### Text block
===============

CO2 Foam Stability Improvement Using Polyelectrolyte Complex Nanoparticles Prepared in Produced Water

Chemical and Petroleum Engineering Department, University of Kansas, Lawrence, KS 66046, USA
*
Author to whom correspondence should be addressed.
Energies 2017, 10(4), 516; https://doi.org/10.3390/en10040516
Submission received: 31 January 2017 / Revised: 28 February 2017 / Accepted: 6 April 2017 / Published: 11 April 2017
(This article belongs to the Special Issue Nanotechnology for Oil and Gas Applications)

Abstract

:
Despite the increasing interest in CO2 foam flooding for enhanced oil recovery applications, it is challenging to have a successful field operation as the performance of the surfactant is often affected by the presence of crude oil and salinity of the water. It is also challenging to dispose of huge amounts of water associated with the field operation. Due to the incompatibility of the produced water with chemicals used in the foam system, the produced water cannot be used as an injecting fluid. The objective of this project is to design a chemical system compatible with produced water which may fully utilize the oil field produced water as an injecting fluid and make the foam injection economically viable and environmentally friendly. In this study, we investigate the performance of a foam system with a surfactant and the addition of polyelectrolyte and polyelectrolyte complex nanoparticles (PECNP) in various salinities of produced water. A recipe is developed to prepare a nanoparticle solution that is sustainable in high salinity produced water. The rheological property of the foam, the stability, and durability of the foam with and without the presence of crude oil are measured and compared as the water salinity is changed. It is found that foam stability and durability deteriorated when water salinity increased. However, by the addition of polyelectrolyte and PECNP in the system, the foam stability and durability was improved even in high salinity water with or without the presence of crude oil.

===============

### Source records
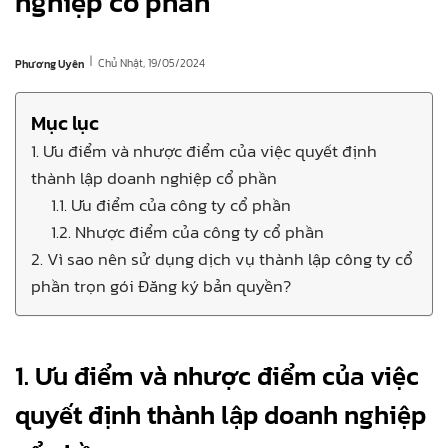
nghiệp cổ phần
|
Chủ Nhật, 19/05/2024
Phương Uyên
Mục lục
1. Ưu điểm và nhược điểm của việc quyết định
thành lập doanh nghiệp cổ phần
1.1. Ưu điểm của công ty cổ phần
1.2. Nhược điểm của công ty cổ phần
2. Vì sao nên sử dụng dịch vụ thành lập công ty cổ
phần trọn gói Đăng ký bản quyền?
1. Ưu điểm và nhược điểm của việc
quyết định thành lập doanh nghiệp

===============

### Your tasks
1. Could you reproduce the rows exactly, everything from the start of the rows down to the line containing "2. Vì sao nên", with both of those lines included? Leave the pictures out.
2. How would the CO2 foam abstract go on after its last sentence? Write the next part.
The rows have no connection to the CO2 foam abstract.

### Solved problems
1.
nghiệp cổ phần
|
Chủ Nhật, 19/05/2024
Phương Uyên
Mục lục
1. Ưu điểm và nhược điểm của việc quyết định
thành lập doanh nghiệp cổ phần
1.1. Ưu điểm của công ty cổ phần
1.2. Nhược điểm của công ty cổ phần
2. Vì sao nên sử dụng dịch vụ thành lập công ty cổ

2.
Graphical Abstract

1. Introduction

The oil and gas industry has been using CO2 as an Enhanced Oil Recovery technique since the 1950s [1]. The potential of CO2 in contacting the bypassed area and reducing the trapped oil and its dynamic miscibility at lower temperatures compared to other gases has made it a good candidate for enhanced oil recovery applications. The high solubility of CO2 in the crude oil, for reservoirs which have a pressure above the minimum miscibility pressure of CO2 in oil, lowers the viscosity of the oil by 5–10 fold [2,3]. Due to the unfavorable mobility ratio of CO2 flooding, viscous fingering, gravity override, and poor sweep efficiency, several methods have been implemented to improve the usage of CO2 for enhanced oil recovery applications [4]. The alternate injection of water with CO2, water alternating gas (WAG) process, and foam injection are the commonly applied methods to improve the mobility of CO2 in the displacement process. Although WAG alleviates the problem of the unfavorable mobility ratio between the displacing agent and the oil, while improving the vertical sweep efficiency in multi-layer reservoirs, it is reportedly damaging the injectivity of both water and CO2 [5]. On the other hand, foam is effective in reducing gas mobility in a broad range of rock permeability. Laboratory and field observations seem to suggest a greater effect in high permeability zones when the tested porous medium is heterogeneous [6,7,8]. Foam is a special colloidal dispersion that consists of a gas, a liquid, and a foaming agent [9]. The quality of the foam is defined as the ratio of the gas volume to the total volume, and is between 60% and 90% for enhanced oil recovery applications. The effectiveness of surfactant generated CO2 foam very much depends on the surfactant characteristics [10].
The presence of crude oil affects the foam properties and destabilizes the foam by spreading the oil on the foam lamellae [11]. Moreover, the adsorption of the oil by the porous media changes the wettability of the rock and hardens the foam generation and degeneration [12].
Using nanoparticles as a stabilizer for the surfactant generated CO2 foam has been studied by other researchers [13]. Changing the concentration of the surfactants is assumed to affect the foam films and make the films more stable. However, using polyelectrolytes with opposite charges than the surfactant can be an alternative to the surfactant concentration changes [14]. Forming the polyelectrolyte/surfactant complexes in oppositely charged systems of surfactant and polyelectrolyte, also stabilizes the foam film by decreasing the surface elasticity [15].
Kalyanaraman et al. [13] developed a system of nanoparticles for stabilizing the foam in the presence of crude oil. They proved that their nanoparticle system had the capability of making foam more stable in low salinity systems of up to 2% KCl brine. Applying their nanoparticle system resulted in increasing the oil recovery and sweep efficiency of the reservoir.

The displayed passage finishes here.